> Fragen zum Text
a - Wodurch wird laut dem Text zum Weizenmarkt die Stimmung am Markt geprägt?
b - Schreiben Sie aus dem Text zum Weizenmarkt die Passage von „Die Marktentwicklung sollte“ bis einschließlich „der Erntezeit einplanen.“ ab.

> Quellenauszug
++++++++

Der Weizenmarkt dürfte nach meiner Erwrtung immer stärker zu einem Wettermarkt tendieren. Meldungen über Trockenheit und Ernteeinbußen in wichtigen Erzeuger- und Exportländern dürften zu deutlichen Kursschwankungen führen. Ernteprognosen werden die Stimmung am Markt prägen und den Kursverlauf steuern.

Die Marktentwicklung sollte jetzt aufmerksam verfolgt werden, um einen Verkauf während der Erntezeit zu vermeiden. Die Devise muß lauten: Entweder in der nächsten Zeit noch ein Termingeschäft ex-Ernte abschließen oder einen Verkaufstermin nach Beendigung der Erntezeit einplanen.

++++++++

> Extrahierte Daten
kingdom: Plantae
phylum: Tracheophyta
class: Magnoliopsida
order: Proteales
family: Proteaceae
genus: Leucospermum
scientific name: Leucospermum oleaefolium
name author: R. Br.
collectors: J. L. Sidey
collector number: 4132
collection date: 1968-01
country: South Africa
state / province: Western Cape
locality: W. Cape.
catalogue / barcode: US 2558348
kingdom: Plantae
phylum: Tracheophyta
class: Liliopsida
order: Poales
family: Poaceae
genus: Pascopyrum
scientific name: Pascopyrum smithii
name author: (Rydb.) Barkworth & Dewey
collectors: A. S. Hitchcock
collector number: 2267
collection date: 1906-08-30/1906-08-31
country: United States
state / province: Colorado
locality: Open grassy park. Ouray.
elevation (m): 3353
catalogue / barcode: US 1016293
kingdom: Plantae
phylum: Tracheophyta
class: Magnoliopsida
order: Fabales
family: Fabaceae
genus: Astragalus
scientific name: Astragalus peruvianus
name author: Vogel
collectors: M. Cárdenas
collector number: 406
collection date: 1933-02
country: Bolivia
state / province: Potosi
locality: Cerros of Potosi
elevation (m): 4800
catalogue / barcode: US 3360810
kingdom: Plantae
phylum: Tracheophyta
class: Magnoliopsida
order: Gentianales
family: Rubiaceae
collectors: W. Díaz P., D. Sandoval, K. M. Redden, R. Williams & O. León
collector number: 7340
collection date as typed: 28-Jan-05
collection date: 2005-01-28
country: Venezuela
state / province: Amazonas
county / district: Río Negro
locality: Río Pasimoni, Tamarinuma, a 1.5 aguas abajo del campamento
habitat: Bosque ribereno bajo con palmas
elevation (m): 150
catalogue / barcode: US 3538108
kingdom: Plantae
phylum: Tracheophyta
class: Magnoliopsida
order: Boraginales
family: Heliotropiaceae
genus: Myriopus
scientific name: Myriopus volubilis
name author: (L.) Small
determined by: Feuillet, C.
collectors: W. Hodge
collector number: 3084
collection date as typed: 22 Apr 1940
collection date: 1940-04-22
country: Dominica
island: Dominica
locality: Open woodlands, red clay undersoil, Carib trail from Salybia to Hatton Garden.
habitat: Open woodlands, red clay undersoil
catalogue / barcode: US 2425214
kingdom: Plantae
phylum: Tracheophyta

++++++++

> Bearbeitete Aufgaben
a - Durch Ernteprognosen.

b -
Die Marktentwicklung sollte jetzt aufmerksam verfolgt werden, um einen Verkauf während der Erntezeit zu vermeiden. Die Devise muß lauten: Entweder in der nächsten Zeit noch ein Termingeschäft ex-Ernte abschließen oder einen Verkaufstermin nach Beendigung der Erntezeit einplanen.